Le prospettive di concreto impiego delle due carte sono
molteplici. Infatti sia la CIE che la CNS sono state predisposte, a livello
tecnologico, anche come carte sanitarie in linea con la sperimentazione già
effettuata dal Ministero della Salute. È prevista altresì la loro utilizzazione
ai fini dei pagamenti tra soggetti privati e pubbliche amministrazioni (secondo
le modalità stabilite con decreto del Presidente del Consiglio dei ministri o,
per sua delega, del Ministro per l'innovazione e le tecnologie, di concerto con
il Ministro dell'economia e delle finanze, sentita la Banca d'Italia). Il
D.Lgs. 10/2002 prevede inoltre che le istanze e le dichiarazioni inviate per
via telematica siano valide quando l'autore è identificato dal sistema
informatico con l'uso della carta d'identità elettronica o della carta
nazionale dei servizi.
In verità non sono
mancate le critiche al progetto suddetto, soprattutto dal punto di vista
tecnologico. Con specifico riferimento alla CIE, in primo luogo lascia
perplessi la singolare assenza di sostanziali misure di protezione dei dati
custoditi nell'archivio centrale del Ministero dell'Interno; per non parlare
poi dell’adozione di una soluzione tecnologica costosa quanto sostanzialmente
inutile quale l'unione nella stessa
carta del microprocessore e della banda ottica. Questa servirebbe, secondo le
spiegazioni date a suo tempo, in primo luogo per immagazzinare più dati di
quanti ne consentisse una normale smart card e anche per presentare una sorta
di pseudo-ologramma con la riproduzione della foto del titolare, normalmente
visibile sull'altra faccia del tesserino. In questo modo, secondo il Ministero dell'interno,
il confronto tra le due immagini renderebbe la carta molto più sicura, perché
sarebbe impossibile la sostituzione della foto. Appare evidente a chiunque che
la micro-immagine impressa sulla banda ottica è così poco leggibile che il
confronto con la fotografia è quanto meno aleatorio: si può al massimo
ravvisare una netta incongruenza tra le due immagini, non certo verificare
"a occhio" l'abile sostituzione della foto principale con un ritratto
somigliante. Tutto questo non giustifica lo spaventoso maggior costo derivante
dall'introduzione di uno strumento al di fuori di qualsiasi standard, che
richiede apparecchiature complesse e da costruire ad hoc e procedure
altrettanto complesse di fabbricazione e predisposizione della carta.

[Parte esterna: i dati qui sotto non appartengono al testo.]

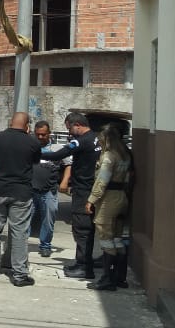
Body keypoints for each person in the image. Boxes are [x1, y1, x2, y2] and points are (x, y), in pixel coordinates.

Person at [0, 112, 41, 287]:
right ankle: (19, 274)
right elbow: (35, 161)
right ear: (27, 126)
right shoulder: (32, 142)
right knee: (19, 233)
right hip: (21, 193)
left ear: (10, 122)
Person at [40, 112, 103, 279]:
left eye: (69, 129)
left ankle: (84, 266)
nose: (69, 133)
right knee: (87, 229)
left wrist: (37, 154)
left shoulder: (81, 141)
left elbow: (58, 155)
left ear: (77, 125)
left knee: (82, 229)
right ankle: (82, 262)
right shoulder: (95, 138)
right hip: (90, 188)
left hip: (83, 191)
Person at [85, 123, 133, 291]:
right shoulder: (125, 155)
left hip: (109, 199)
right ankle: (120, 277)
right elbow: (128, 179)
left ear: (106, 139)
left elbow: (102, 180)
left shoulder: (109, 156)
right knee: (117, 237)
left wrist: (91, 200)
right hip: (122, 197)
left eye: (101, 139)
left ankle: (107, 279)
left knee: (106, 236)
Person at [31, 120, 72, 258]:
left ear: (49, 133)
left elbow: (68, 165)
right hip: (30, 190)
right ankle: (21, 244)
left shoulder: (57, 148)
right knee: (24, 219)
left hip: (49, 190)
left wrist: (64, 181)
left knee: (48, 219)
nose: (40, 137)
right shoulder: (30, 147)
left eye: (43, 134)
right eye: (38, 134)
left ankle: (45, 245)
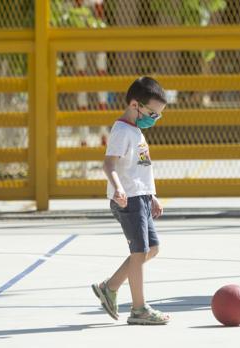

Anche per far fronte a queste critiche si è deciso di
introdurre accanto alla CIE la CNS annunciata come una carta più flessibile,
del tutto standardizzata, economica e rapida da mettere in circolazione. A ben
guardare però anche questa nuova iniziativa non nasceva certo sotto una buona
stella: difatti la nuova carta era citata nell'art. 8 decreto legislativo 10/02
(recepimento della direttiva sulle firme elettroniche), ma in assenza di
qualsiasi precedente delega legislativa e quindi in forte odore di
incostituzionalità.
In ogni caso - e sospendendo ogni valutazione in attesa della
compiuta attuazione del progetto - bisogna sottolineare che fin dal loro
avvento CIE e CNS sono state individuate come strumenti di semplificazione del
rapporto tra P.A. e cittadini, cercando si salvaguardare diversi obiettivi
quali maggiore sicurezza nel processo di identificazione ai fini di polizia,
utilizzo quale strumento di identificazione in rete per i servizi telematici
e completa interoperabilità su tutto il
territorio nazionale. Un ulteriore
segno della digitalizzazione della pubblica amministrazione.